With Microsoft’s push to the cloud people are publicly wondering about the amount of R&D investments being made in “traditional” on-premiss server software. Microsoft is making a big bet on cloud computing and they *will* succeed. Looking at BizTalk Server specifically, and Microsoft integration middleware in general I can tell you this:

In the past couple of years, Microsoft faced three major hurdles in the adoption of BizTalk Server:

1. Low latency challenges. This prohibited BizTalk being used in people facing applications.

2. .Net developers

3. The “two workflow engines” story

The first is commonly known. Until BizTalk 2010 you had to go into the Management Database to tweak some settings in order to accomplish lower latency scenarios. It still meant a minimum of 50ms for every persistence point, but for most scenarios it was okay. This could however not be combined with high throughput scenarios. Until BizTalk 2010, where these tuning settings can now be performed at the host and host instance level providing for combinations of low latency and high throughput solutions. But still…. every message goes at least once to the MessagBox database…

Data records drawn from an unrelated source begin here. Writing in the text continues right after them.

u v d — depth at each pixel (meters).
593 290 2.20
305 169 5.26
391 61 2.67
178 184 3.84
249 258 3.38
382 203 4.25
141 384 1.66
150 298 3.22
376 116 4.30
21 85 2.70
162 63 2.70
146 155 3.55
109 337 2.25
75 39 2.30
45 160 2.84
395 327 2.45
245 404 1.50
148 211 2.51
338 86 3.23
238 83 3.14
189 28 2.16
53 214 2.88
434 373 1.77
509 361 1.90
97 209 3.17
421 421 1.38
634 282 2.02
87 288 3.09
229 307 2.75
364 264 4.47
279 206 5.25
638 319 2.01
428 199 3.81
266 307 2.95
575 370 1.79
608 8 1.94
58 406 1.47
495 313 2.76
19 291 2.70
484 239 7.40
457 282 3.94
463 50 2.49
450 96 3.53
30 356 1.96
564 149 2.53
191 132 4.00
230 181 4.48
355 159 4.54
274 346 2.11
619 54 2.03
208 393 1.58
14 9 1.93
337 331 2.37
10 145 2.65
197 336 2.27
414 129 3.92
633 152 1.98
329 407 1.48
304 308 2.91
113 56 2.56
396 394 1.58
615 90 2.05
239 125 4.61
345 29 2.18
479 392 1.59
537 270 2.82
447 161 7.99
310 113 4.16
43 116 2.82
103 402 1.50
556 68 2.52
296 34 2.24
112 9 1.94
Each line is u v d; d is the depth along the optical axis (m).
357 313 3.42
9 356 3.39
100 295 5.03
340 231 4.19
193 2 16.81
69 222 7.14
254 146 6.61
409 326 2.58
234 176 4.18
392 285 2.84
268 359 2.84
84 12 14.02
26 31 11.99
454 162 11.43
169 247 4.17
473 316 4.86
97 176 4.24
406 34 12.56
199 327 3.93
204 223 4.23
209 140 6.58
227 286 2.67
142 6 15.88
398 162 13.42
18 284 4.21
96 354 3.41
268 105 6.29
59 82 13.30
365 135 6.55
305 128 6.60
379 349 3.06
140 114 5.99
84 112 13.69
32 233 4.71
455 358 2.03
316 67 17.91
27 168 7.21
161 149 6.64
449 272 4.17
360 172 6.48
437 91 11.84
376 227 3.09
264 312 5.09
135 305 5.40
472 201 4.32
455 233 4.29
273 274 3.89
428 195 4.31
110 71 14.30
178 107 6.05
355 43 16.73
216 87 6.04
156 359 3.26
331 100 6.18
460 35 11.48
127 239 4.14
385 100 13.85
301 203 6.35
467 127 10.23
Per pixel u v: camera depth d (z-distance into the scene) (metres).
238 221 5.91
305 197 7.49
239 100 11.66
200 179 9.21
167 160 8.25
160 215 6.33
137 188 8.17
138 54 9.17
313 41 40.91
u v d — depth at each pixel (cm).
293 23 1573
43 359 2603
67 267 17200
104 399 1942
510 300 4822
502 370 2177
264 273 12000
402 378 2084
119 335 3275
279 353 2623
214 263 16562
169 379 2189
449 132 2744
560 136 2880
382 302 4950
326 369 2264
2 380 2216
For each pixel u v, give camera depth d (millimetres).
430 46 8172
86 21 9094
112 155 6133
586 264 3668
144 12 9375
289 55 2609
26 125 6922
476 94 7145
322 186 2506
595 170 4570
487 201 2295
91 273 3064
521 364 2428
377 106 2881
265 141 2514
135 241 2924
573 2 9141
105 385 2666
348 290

The second is probably less commonly known, but it is a fact that the “.Net developer” is the greatest BizTalk Server competitor. Why buy this stuff if you can build it yourself?

The third is also more and more known; why do we have two separate technologies and engines for handling human (WF) and system workflows (XLANG).

Together with the push to the cloud, this has resulted in some smart people at Microsoft coming up with a new architecture to make all of the above possible and satisfy everyone: one integration middleware architecture that enables development, deployment and management of integration solutions with one set of tools and which can be deployed in the Cloud and on-premises (Server or Appliance).

Watch for some cool stuff being released in the coming period. Some of it already has been released, such as this week’s CTP release of composite apps in Azure.

It will probably take them a couple of years until this all proves to work out well, but I’m confident they’ll manage. And for us integration specialists it will become better and better, because integration won’t go away and the architecture and tools will help us architect, design and build better integration solutions and at the same time bring new possibilities thanks to the cloud. This will be a real paradigm shift!